Myriam Arcangeli 

La langue française a plusieurs aspects surprenants, comme par exemple le fait qu’on n’y prononce pas un grand nombre de lettres. Regardez le mot « oiseaux » qui a tant de lettres qu’on n’entend pas individuellement ! Le texto, qu’on utilise aujourd’hui pour la communication rapide par écrit en ligne ou par SMS, par exemple, est entièrement basé sur des abréviations et la prononciation orale. Il chamboule donc complètement l’orthographe classique. Par exemple, « koi29 » s’utilisera pour demander des nouvelles : Quoi de neuf ?, « GT o 6né » doit se lire : J’étais au ciné, et « C kan bi1to ? » est juste : C’est quand, bientôt ?

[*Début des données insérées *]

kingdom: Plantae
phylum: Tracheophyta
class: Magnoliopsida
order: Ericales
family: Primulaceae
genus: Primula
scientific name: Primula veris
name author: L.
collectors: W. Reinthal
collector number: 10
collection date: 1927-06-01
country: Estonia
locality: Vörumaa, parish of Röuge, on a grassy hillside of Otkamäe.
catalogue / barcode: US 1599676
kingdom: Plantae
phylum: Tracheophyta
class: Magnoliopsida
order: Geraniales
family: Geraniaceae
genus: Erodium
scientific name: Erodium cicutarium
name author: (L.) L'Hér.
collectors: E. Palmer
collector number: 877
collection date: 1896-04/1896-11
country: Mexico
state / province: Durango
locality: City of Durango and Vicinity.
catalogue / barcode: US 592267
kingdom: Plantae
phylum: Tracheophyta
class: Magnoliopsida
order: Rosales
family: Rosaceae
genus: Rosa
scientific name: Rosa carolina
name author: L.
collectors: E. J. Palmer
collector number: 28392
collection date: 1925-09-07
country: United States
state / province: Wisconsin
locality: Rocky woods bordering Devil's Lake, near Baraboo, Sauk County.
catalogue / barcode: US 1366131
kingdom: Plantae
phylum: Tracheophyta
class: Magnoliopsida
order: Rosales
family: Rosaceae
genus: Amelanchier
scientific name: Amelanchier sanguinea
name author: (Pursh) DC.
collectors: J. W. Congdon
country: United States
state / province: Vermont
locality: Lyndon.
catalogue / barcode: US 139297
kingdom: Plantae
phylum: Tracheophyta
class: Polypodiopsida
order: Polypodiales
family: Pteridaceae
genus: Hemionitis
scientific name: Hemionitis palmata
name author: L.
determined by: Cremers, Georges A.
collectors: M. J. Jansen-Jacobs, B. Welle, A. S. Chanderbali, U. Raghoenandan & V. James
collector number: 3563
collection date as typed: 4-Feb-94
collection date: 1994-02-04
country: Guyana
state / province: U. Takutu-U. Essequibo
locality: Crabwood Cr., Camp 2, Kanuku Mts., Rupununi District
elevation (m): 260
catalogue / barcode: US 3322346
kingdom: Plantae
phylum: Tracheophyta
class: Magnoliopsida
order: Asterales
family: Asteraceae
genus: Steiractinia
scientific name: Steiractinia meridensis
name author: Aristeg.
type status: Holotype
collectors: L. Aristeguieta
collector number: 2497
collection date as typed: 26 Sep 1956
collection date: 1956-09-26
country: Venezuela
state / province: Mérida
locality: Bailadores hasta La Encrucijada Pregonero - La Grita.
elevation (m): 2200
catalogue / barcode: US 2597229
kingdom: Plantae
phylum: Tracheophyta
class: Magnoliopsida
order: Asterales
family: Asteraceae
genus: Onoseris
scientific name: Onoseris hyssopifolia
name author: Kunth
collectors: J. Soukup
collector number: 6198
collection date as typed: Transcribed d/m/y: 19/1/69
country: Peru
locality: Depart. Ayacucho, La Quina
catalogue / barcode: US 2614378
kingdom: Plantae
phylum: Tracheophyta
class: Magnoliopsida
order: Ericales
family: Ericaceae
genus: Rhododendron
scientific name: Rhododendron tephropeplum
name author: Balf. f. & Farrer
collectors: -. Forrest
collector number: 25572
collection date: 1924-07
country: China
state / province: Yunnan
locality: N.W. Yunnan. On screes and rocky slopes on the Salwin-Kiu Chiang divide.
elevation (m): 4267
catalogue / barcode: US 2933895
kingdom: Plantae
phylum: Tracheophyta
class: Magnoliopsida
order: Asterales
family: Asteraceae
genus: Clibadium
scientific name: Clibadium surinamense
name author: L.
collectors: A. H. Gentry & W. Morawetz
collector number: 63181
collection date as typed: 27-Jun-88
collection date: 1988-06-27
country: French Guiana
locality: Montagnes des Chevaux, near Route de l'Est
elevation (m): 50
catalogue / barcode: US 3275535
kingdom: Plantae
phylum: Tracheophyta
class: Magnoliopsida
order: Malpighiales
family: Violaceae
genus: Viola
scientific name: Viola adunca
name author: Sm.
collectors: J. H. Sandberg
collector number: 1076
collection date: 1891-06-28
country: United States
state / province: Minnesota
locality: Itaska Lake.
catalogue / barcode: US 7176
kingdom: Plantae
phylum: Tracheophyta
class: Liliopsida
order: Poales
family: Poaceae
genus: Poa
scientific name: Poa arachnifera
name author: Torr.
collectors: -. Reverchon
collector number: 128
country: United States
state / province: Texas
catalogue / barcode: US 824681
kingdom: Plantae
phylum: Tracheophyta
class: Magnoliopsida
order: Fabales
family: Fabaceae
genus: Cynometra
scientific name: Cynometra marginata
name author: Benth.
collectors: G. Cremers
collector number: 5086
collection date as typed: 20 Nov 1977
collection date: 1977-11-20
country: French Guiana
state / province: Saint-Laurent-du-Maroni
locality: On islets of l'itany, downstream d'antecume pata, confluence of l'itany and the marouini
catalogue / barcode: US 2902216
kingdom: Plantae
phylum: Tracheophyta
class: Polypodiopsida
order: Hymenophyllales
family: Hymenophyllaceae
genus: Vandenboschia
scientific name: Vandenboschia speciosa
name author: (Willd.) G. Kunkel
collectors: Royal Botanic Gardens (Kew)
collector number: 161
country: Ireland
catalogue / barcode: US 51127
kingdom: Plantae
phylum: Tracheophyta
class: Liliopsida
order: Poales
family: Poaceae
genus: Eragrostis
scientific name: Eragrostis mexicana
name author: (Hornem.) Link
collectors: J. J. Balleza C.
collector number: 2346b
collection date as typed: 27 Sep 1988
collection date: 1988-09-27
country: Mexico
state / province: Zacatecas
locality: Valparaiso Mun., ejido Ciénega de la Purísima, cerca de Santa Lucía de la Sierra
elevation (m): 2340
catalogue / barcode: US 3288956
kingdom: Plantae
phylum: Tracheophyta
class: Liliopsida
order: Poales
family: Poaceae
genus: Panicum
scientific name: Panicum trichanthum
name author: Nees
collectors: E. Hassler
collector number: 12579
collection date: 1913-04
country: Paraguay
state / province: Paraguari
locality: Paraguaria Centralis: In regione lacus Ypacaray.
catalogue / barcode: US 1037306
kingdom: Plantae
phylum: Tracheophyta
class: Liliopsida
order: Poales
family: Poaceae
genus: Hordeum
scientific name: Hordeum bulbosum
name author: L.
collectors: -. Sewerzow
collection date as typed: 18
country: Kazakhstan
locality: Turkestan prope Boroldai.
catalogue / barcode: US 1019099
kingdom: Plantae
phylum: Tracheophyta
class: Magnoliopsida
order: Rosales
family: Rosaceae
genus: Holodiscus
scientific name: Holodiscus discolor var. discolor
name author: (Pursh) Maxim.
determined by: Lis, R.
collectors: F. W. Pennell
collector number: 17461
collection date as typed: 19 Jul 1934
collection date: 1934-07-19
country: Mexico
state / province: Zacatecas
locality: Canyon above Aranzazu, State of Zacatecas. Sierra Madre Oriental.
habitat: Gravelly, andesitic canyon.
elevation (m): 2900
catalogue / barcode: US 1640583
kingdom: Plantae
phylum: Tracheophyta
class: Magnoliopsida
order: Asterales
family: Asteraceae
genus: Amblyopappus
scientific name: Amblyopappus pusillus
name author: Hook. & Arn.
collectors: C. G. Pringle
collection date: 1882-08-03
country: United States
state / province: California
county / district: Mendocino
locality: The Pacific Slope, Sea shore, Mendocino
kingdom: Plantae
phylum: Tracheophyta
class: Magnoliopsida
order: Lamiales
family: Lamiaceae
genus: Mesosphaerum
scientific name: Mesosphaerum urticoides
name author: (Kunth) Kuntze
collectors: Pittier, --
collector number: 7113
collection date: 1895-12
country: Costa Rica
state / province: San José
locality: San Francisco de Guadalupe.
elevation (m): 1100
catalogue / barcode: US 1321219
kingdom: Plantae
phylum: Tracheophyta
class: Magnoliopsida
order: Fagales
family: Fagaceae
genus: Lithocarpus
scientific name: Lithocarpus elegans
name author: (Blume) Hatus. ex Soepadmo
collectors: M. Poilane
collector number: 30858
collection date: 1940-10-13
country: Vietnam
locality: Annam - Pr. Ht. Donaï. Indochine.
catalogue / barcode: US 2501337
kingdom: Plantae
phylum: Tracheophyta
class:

D’autres particularités sont plus anciennes et concernent certains mots ou lettres. « Ressasser » est le plus long palindrome français : on peut le lire dans les deux sens. « Où » est le seul mot qui emploie un « ù ». Le « e » est la lettre la plus utilisée en français : elle peut même apparaître trois fois d’affilée dans un mot, comme dans « créée ». Certains mots n’ont pas de rimes : quatorze, quinze, meurtre, muscle, simple et monstre, par exemple, ne riment avec rien d’autre.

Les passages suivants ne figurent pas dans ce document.